Minggu, 30 Maret 2014

Let it go

Pengakuanmu akan rasa rindu itu seharusnya menjadi degup indah yang menghadirkan debar - debar bahagia, tapi tidak untuk kali ini. Sebab kehadiranmu bukan surprise yang bisa membuatku terpana beberapa saat. Kamu, bukan lagi sosok yang kutunggu diam - diam di teras rumahku saat malam menggelapkan sekitar.

Andai saja saat ini adalah saat dimana aku dan kamu beberapa waktu silam. Ketika seluruh rasa adalah tentang kita saja. Aku mungkin tak ragu melayangkan senyum manja saat raga dan inderamu mengisyaratkan rindu.

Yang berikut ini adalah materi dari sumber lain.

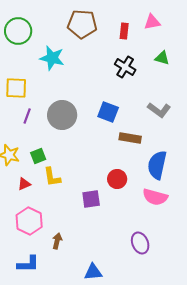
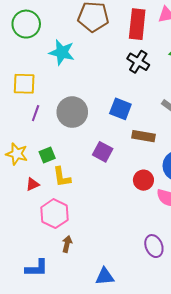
red rectangle: (124, 31) -> (137, 24), size x1.8
red circle: (117, 179) -> (143, 180), moved
purple square: (91, 199) -> (103, 152), moved, turned 36
pink hexagon: (29, 221) -> (54, 214), moved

Kita... bukan lagi sebuah desiran halus dalam dada sejak kamu memilih jalan yang berbeda. Jejak - jejak itu telah tertinggal jauh dibelakang. Bukan karena aku tak peduli, tapi kamulah, dengan segenap kesadaranmu melangkah menjauh. Airmata hanya menggulirkan butiran-butiran basahnya tanpa banyak bertanya - mengapa kamu pergi? Apa yang salah? Yah... tetesan perih itu tumpah begitu saja dalam kamar duka yang kamu buat untukku, diam - diam, seperti saat aku diam - diam menenangkan hati yang merindumu di malam - malam sepiku, di teras rumah, menunggumu. 

Kepergianmu kala itu, cukup menegaskan bahwa kita bukanlah takdir yang harus kita tunggu lagi, sebaliknya, itu adalah jawaban atas takdir yang mungkin tanpa sadar telah kita tunggu.

Lalu sekarang....
Bertahun - tahun setelah itu, setelah sekian lama kita membangun hidup dari puing - puing mimpi dan harapan - harapan baru, kamu datang dengan rindumu yang dulu pernah kuinginkan. 

Ini seperti traktiran makan siang favoritku tapi aku harus menolak karena perutku terlanjur kenyang. Rasa dan aromanya memang sangat menggugah selera tapi itu tak cukup membuatku lapar kembali.

Kenangan yang coba kamu bangkitkan sesungguhnya belum terkubur terlalu dalam oleh tumpukan luka, tapi hasrat untuk merogoh dan menemukannya kembali tak lagi ada. Biarlah... sudah kurelakan dia disana, dibawah rongsokan hati yang pernah berdarah - darah. 

Lepaskan saja, biarlah dia terbang, melambung tinggi keatas, kemana pun jatuhnya nanti tak akan kucari lagi. Takdir kita mungkin cukuplah sebatas duduk bersisian, saling memandang, tersenyum, tertawa dalam keberasamaan yang biasa. Karena kita bukanlah paduan nada dan lirik dalam lantunan nyayian cinta.